The previous record of 30.8 percent efficiency was held by Alta Devices.
The tandem cell was made of a gallium indium phosphide cell atop a gallium arsenide cell, has an area of about 0.25 square centimeters and was measured under the AM1.5 global spectrum at 1,000 W/m2. It was grown inverted, similar to the NREL-developed inverted metamorphic multi-junction (IMM) solar cell — and flipped during processing.
The cell was covered on the front with a bilayer anti-reflection coating, and on the back with a highly reflective gold contact layer.
The work was done at NREL as part of DOE's Foundation Program to Advance Cell Efficiency (F-PACE), a project of the DOE's SunShot Initiative that aims to lower the cost of solar energy to a point at which it is competitive with other sources including fossil fuels.
At the beginning of the F-PACE project, which aims to produce a 48 percent-efficient concentrator cell, NREL's best single-junction gallium-arsenide solar cell was 25.7 percent efficient.
This efficiency has been improved upon by other labs over the years: Alta Devices set a series of records, increasing the gallium-arsenide record efficiency from 26.4 percent in 2010 to 28.8 percent in 2012. Alta's then-record two-junction 30.8% efficient cell was achieved just two months ago.
The new record may not last long either, but "it brings us one step closer to the 48 percent milestone," said NREL Principal Scientist Sarah Kurtz, who leads the F-PACE project in NREL's National Center for Photovoltaics. "This joint project with the University of California, Berkeley and Spectrolab has provided us the opportunity to look at these near-perfect cells in different ways.
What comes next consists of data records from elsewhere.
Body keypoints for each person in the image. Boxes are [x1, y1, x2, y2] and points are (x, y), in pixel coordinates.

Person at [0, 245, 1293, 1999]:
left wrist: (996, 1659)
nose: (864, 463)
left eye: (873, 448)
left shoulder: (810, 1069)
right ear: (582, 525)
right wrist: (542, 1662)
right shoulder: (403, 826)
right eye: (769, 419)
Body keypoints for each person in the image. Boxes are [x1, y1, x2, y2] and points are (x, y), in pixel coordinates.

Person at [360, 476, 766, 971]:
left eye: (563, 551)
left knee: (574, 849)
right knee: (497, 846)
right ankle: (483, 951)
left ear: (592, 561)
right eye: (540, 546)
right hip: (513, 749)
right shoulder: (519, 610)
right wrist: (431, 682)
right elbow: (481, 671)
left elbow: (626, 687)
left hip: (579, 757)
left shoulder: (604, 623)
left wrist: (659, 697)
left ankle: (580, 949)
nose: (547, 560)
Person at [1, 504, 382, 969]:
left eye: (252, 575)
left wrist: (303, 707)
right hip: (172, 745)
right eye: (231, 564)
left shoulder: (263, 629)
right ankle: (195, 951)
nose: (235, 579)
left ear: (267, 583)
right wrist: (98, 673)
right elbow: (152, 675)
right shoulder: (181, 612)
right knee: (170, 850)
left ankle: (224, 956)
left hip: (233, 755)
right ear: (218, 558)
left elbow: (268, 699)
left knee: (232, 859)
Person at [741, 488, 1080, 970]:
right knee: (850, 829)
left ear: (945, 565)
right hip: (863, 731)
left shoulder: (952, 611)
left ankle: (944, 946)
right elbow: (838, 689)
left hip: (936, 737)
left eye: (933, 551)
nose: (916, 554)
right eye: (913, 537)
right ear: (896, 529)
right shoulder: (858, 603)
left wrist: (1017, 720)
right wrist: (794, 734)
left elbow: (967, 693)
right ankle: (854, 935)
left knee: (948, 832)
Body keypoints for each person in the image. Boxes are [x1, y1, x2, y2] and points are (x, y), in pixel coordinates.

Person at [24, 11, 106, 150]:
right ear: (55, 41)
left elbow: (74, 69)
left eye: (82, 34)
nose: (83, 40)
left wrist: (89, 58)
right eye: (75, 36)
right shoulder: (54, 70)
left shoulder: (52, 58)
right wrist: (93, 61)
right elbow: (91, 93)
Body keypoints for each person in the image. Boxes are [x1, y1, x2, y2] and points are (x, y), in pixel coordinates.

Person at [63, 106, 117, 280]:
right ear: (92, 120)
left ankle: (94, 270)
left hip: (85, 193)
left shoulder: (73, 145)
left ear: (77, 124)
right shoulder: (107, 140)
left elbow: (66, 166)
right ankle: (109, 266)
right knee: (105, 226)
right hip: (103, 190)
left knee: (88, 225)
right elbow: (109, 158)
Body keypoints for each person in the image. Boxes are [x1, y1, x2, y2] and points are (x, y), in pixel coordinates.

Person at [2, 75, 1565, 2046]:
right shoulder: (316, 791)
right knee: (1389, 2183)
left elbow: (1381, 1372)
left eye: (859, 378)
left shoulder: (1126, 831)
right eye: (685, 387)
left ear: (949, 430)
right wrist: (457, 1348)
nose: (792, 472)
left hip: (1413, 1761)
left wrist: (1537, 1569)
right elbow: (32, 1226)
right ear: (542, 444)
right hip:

Myles Steiner, John Geisz, Iván García and the III-V multijunction PV group have implemented new approaches providing a substantial improvement over NREL's previous results."
"Historically, scientists have bumped up the performance of multijunction cells by gradually improving the material quality and the internal electrical properties of the junctions — and by optimizing variables such as the bandgaps and the layer thicknesses," NREL Scientist Myles Steiner said. But internal optics plays an underappreciated role in high-quality cells that use materials from the third and fifth columns of the periodic tables — the III-V cells. "The scientific goal of this project is to understand and harness the internal optics," he said.